Today ends week number three at the Directors Lab. These past three weeks have been a motion blur, too fast to process, but now in this brief Sunday respite I’m sitting outside looking up at some Utah trees wondering how the hell I was fortunate enough to end up here.

(For those of you immune to pure sentimentality, prepare yourselves. Remember, I’m sitting here in an actual mountain forest.)

A confession: a few days before arriving here at Sundance I got major cold feet. I’d written an extremely sincere screenplay based on my experience of death in the family. I’d injected this personal story with elements of surrealism and horror, and I liked what I had on the page, but I had no idea if it actually worked as a film. There were images and there were characters that seemed to work, but tonally it was complex and I hadn’t any real clue how I’d execute these words I’d written. I was convinced I’d arrive at the lab, be revealed as a fraud and be kindly escorted down the mountain.

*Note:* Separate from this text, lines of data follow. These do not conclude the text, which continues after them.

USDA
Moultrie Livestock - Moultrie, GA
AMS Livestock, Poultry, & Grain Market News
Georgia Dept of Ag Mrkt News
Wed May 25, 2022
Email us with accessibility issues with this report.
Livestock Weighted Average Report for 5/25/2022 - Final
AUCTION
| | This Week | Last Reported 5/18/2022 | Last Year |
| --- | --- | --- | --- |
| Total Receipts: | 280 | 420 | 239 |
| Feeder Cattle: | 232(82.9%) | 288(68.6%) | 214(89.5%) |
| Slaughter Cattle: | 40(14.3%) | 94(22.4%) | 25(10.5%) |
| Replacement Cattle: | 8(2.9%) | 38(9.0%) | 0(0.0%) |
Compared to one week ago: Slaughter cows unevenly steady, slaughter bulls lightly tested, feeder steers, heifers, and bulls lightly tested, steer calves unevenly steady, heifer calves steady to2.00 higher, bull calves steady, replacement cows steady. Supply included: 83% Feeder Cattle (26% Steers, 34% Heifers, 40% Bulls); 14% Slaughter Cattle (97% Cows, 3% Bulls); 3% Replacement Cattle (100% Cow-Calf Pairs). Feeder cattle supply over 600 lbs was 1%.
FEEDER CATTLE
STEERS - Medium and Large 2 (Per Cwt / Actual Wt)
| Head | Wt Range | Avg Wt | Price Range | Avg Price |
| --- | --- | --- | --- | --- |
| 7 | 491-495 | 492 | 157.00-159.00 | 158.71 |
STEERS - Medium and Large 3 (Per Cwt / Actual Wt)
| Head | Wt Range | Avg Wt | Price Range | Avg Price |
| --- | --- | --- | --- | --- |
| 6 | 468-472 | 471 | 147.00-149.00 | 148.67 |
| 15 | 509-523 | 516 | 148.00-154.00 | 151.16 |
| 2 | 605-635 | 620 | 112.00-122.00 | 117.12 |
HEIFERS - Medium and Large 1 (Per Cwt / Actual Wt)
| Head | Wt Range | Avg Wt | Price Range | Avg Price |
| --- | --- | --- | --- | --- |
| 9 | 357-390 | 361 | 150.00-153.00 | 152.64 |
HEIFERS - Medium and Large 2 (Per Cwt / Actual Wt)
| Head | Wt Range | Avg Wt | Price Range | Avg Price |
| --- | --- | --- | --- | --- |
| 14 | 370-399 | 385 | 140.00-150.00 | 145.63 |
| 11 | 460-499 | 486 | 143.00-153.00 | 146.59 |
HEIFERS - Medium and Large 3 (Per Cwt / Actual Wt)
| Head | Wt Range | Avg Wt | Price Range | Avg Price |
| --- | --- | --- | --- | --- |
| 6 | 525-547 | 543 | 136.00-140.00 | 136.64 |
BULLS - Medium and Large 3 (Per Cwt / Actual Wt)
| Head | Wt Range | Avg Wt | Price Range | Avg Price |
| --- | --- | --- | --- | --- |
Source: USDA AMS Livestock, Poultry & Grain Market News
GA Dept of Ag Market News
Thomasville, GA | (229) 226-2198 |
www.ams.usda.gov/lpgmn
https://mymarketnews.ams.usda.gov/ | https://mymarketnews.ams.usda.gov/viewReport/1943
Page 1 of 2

To illustrate this complexity, take the latest scene I had to workshop: in it, my protagonist sees his dead wife for the first time in the form of a ghost, who appears as a young woman from the ’50s; also in the scene is a teenage version of himself from the ’40s, and oh yeah, don’t forget his first teenage love — she’s in the room too but she doesn’t speak at all. It all takes place in the Hawaii countryside and includes some cryptic dialogue in Japanese. The tone is surreal but has moments where characters say words like “We loved you” without any irony. I was terrified of this scene.

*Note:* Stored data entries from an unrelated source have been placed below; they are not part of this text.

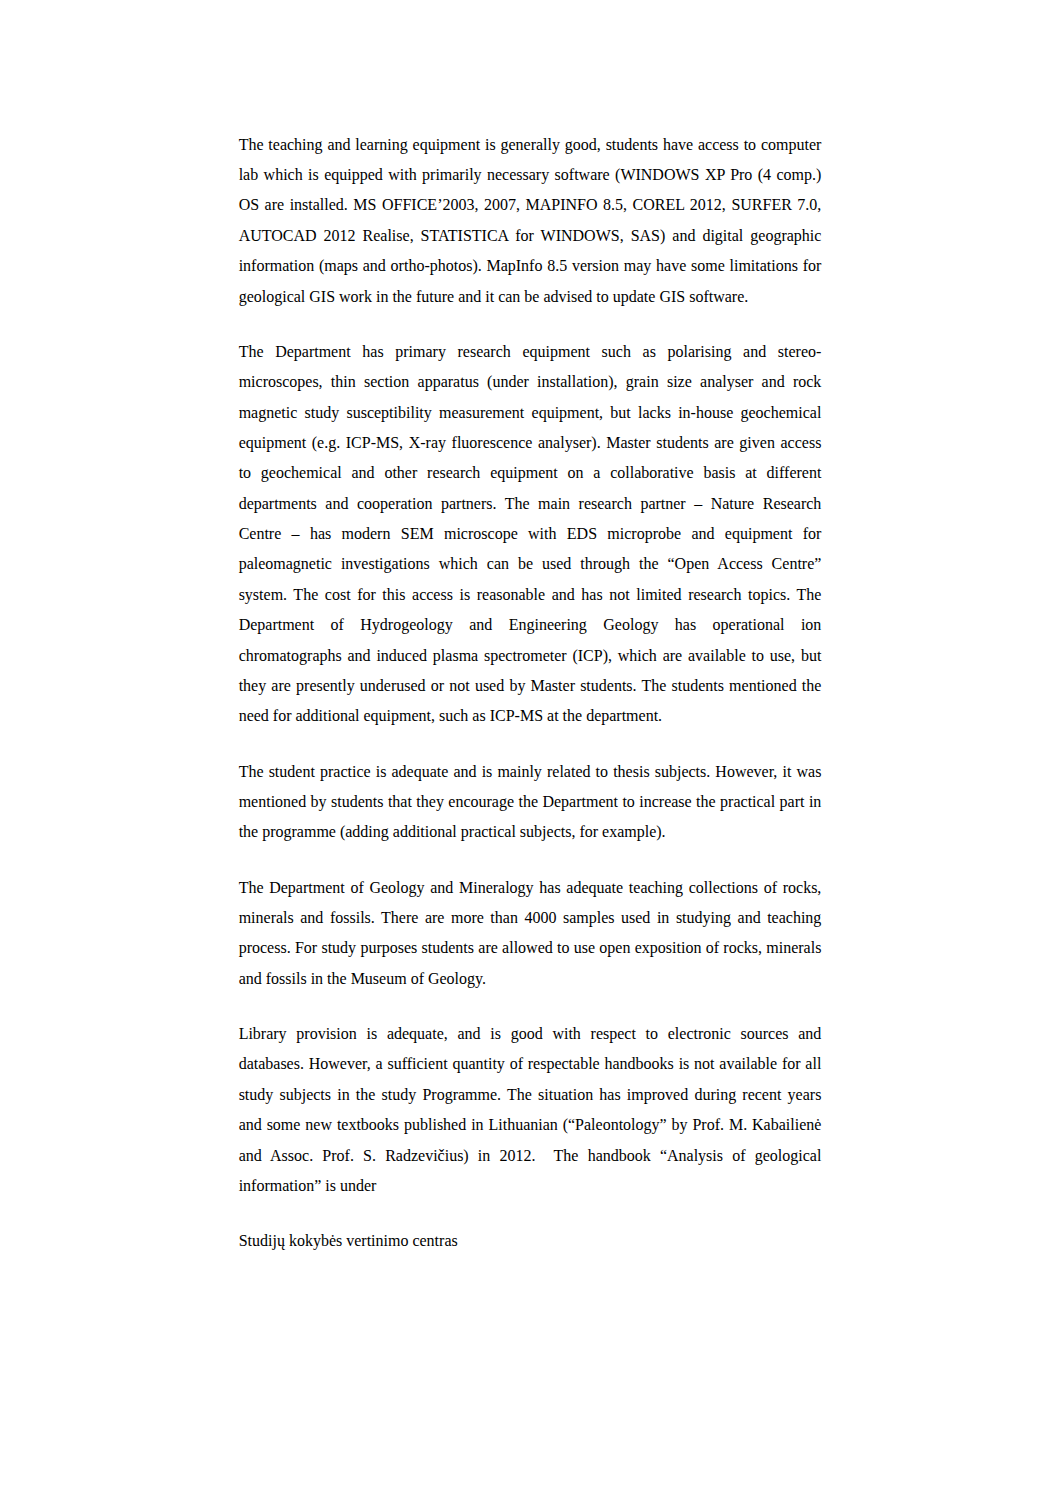The teaching and learning equipment is generally good, students have access to computer lab which is equipped with primarily necessary software (WINDOWS XP Pro (4 comp.) OS are installed. MS OFFICE’2003, 2007, MAPINFO 8.5, COREL 2012, SURFER 7.0, AUTOCAD 2012 Realise, STATISTICA for WINDOWS, SAS) and digital geographic information (maps and ortho-photos). MapInfo 8.5 version may have some limitations for geological GIS work in the future and it can be advised to update GIS software.
The Department has primary research equipment such as polarising and stereo-microscopes, thin section apparatus (under installation), grain size analyser and rock magnetic study susceptibility measurement equipment, but lacks in-house geochemical equipment (e.g. ICP-MS, X-ray fluorescence analyser). Master students are given access to geochemical and other research equipment on a collaborative basis at different departments and cooperation partners. The main research partner – Nature Research Centre – has modern SEM microscope with EDS microprobe and equipment for paleomagnetic investigations which can be used through the “Open Access Centre” system. The cost for this access is reasonable and has not limited research topics. The Department of Hydrogeology and Engineering Geology has operational ion chromatographs and induced plasma spectrometer (ICP), which are available to use, but they are presently underused or not used by Master students. The students mentioned the need for additional equipment, such as ICP-MS at the department.
The student practice is adequate and is mainly related to thesis subjects. However, it was mentioned by students that they encourage the Department to increase the practical part in the programme (adding additional practical subjects, for example).
The Department of Geology and Mineralogy has adequate teaching collections of rocks, minerals and fossils. There are more than 4000 samples used in studying and teaching process. For study purposes students are allowed to use open exposition of rocks, minerals and fossils in the Museum of Geology.
Library provision is adequate, and is good with respect to electronic sources and databases. However, a sufficient quantity of respectable handbooks is not available for all study subjects in the study Programme. The situation has improved during recent years and some new textbooks published in Lithuanian (“Paleontology” by Prof. M. Kabailienė and Assoc. Prof. S. Radzevičius) in 2012. The handbook “Analysis of geological information” is under
Studijų kokybės vertinimo centras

So, over the course of a day, I hounded Artistic Director Gyula Gazdag to help me figure out what it was I had actually written. Gyula, being the cinematic wizard that he is, spent an hour talking me through the pages helping me to unearth the core of the scene. The next day, I rehearsed the scene with my incredible actors who discovered the rhythms and emotions that both were and weren’t there on the page. Creative Advisor/DP Caleb Deschanel helped me to find the visual language of the scene, unraveling the beats step by step in order to convey its air of surrealism and mystery. By the time I was sitting in the edit two days later, I realized that I had an actual movie scene that made sense and was haunting, magical and pretty fun. Most important though, I learned that somewhere within even the most enigmatic pages I’d written was an actual film. (All of this might sound like stuff someone attending a directors lab should already have a handle on, but you’d be surprised how easy it is to lose yourself while deep in it.)

Even on my roughest days up here up on the mountain (and there are more than a few rough days,) it’s hard to feel too sorry for yourself. I look up and I see a cinematographer who has spent the last three weeks helping me discover a striking visual language, and an editor who’s dedicated to unique and interesting storytelling. I see a crew of talented filmmakers who get to work at 8 am so that I can play around, try weird things and follow my creative whims. I hear the advisors whispering in my ear, reminding me to bring as much I can to each and every moment I’m here. Because in a mere two weeks this will be done and I’ll be off the mountain.

As I’m counting down the days, I already miss these people. I keep seeing myself two months, three months, twenty months from now, looking back with such gratitude for the focus, the energy, the laughs, and then two years from now I’ll look back wondering why I didn’t express to each of them every morning how much creativity and generosity of spirit I felt. Because I know that five years from now, wherever the hell I am, I’ll regret that while deep within the most overwhelming of life moments words often do fail me. So this will have to do for now: thank you and I love you all.